Photo #2 is the Lord Combermere Ghost photo from 1891. Taken by Sybell Corbet, the stillframe shows the figure of Lord Combermere seen sitting in a chair in the library in Combermere Abbey, England. His head, collar and right arm on the armrest can be clearly made out.

The second Viscount Lord Combermere died after being struck by one of London’s first electrically powered motor cabs. It said that while Sybell Corbet was taking the famous photograph, Lord Combermere’s funeral was taking place four miles away.

An interesting foot note here: The first Lord Combermere was a British cavalry commander in the early 1800’s, who distinguished himself in several military campaigns.
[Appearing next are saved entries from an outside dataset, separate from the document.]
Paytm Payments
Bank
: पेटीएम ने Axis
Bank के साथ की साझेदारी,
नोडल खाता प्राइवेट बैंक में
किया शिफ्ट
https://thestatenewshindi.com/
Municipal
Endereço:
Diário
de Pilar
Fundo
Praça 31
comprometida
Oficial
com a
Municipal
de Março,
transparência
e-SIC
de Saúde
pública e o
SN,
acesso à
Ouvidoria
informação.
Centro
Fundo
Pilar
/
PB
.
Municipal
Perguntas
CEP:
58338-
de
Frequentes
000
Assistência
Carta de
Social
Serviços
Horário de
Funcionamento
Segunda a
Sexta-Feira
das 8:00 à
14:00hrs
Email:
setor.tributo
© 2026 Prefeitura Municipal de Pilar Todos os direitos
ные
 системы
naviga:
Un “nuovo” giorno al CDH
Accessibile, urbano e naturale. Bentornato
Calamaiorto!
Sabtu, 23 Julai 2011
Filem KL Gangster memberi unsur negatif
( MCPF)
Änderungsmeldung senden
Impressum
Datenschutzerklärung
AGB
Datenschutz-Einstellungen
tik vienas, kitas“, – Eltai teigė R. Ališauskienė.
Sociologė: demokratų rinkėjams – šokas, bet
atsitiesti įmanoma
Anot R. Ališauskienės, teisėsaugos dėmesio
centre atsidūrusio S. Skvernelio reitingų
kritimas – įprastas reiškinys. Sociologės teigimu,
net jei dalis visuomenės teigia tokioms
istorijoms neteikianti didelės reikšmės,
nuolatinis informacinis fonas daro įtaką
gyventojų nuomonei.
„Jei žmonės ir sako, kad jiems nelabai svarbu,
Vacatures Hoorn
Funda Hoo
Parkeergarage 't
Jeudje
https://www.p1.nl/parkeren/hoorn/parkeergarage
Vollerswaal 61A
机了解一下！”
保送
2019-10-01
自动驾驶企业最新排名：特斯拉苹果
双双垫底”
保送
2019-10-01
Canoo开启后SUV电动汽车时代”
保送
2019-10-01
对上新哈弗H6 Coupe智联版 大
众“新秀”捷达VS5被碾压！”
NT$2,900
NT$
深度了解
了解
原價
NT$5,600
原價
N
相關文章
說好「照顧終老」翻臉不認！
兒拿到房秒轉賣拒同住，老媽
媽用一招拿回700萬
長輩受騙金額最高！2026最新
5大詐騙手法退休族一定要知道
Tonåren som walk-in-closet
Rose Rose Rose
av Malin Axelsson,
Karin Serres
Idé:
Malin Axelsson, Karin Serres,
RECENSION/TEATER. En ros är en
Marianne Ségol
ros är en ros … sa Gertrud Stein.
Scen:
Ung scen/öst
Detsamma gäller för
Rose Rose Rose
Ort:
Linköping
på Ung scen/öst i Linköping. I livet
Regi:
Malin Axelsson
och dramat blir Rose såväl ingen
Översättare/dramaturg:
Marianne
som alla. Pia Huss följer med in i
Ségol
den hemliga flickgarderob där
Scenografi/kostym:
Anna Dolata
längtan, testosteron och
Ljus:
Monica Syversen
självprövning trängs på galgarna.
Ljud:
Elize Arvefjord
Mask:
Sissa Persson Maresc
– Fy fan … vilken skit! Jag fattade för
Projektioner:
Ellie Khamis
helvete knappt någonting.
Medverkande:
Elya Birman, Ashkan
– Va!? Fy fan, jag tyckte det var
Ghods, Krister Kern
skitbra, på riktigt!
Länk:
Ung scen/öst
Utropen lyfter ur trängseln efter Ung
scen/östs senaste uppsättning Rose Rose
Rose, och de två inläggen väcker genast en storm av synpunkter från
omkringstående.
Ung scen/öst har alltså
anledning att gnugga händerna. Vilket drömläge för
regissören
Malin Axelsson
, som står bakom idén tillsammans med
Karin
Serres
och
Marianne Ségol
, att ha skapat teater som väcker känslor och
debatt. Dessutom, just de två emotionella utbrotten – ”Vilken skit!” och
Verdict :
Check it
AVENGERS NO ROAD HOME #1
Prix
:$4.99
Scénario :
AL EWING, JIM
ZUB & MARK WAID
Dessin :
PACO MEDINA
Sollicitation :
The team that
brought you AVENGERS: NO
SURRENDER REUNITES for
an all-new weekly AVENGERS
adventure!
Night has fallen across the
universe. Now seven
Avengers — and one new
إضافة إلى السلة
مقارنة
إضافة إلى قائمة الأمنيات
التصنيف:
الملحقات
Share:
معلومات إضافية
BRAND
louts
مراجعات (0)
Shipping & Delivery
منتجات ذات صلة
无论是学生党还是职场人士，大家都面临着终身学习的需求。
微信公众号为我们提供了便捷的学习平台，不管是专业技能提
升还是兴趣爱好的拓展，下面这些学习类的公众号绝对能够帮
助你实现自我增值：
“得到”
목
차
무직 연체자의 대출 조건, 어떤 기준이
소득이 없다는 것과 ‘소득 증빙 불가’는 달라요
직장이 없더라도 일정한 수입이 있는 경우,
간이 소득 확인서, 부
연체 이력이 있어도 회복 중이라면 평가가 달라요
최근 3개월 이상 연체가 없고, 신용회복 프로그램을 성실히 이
In 1817 he became the Governor of Barbados. While serving as Governor, he is mentioned in unverified stories of the Chase Vault as being a witness to its allegedly “moving coffins”. We talked about this case a while back remember that! That was some crazy shit right there!

And then last but not least, photo #1 is the The Spectre of Newby Church. This photograph was taken in the Church of Christ the Consoler, on the grounds of Newby Hall in North Yorkshire, U K. The picture was taken in 1963 by the Reverend K. F. Lord. The image appears to resemble a human, that many believe to be the spirit of a 16th-century monk, wearing a white shroud over his face, a common remedy for masking leprosy or other disfigurement back in the day.

Initial claims suggested that the figure would have to be somewhere around 9 feet tall, but its feet are not visible and it could easily be standing on a box or something, giving the impression of an impressive height. In looking into the image, photographic experts have concluded that the image is not the result of double exposure, nor has the film been tampered with.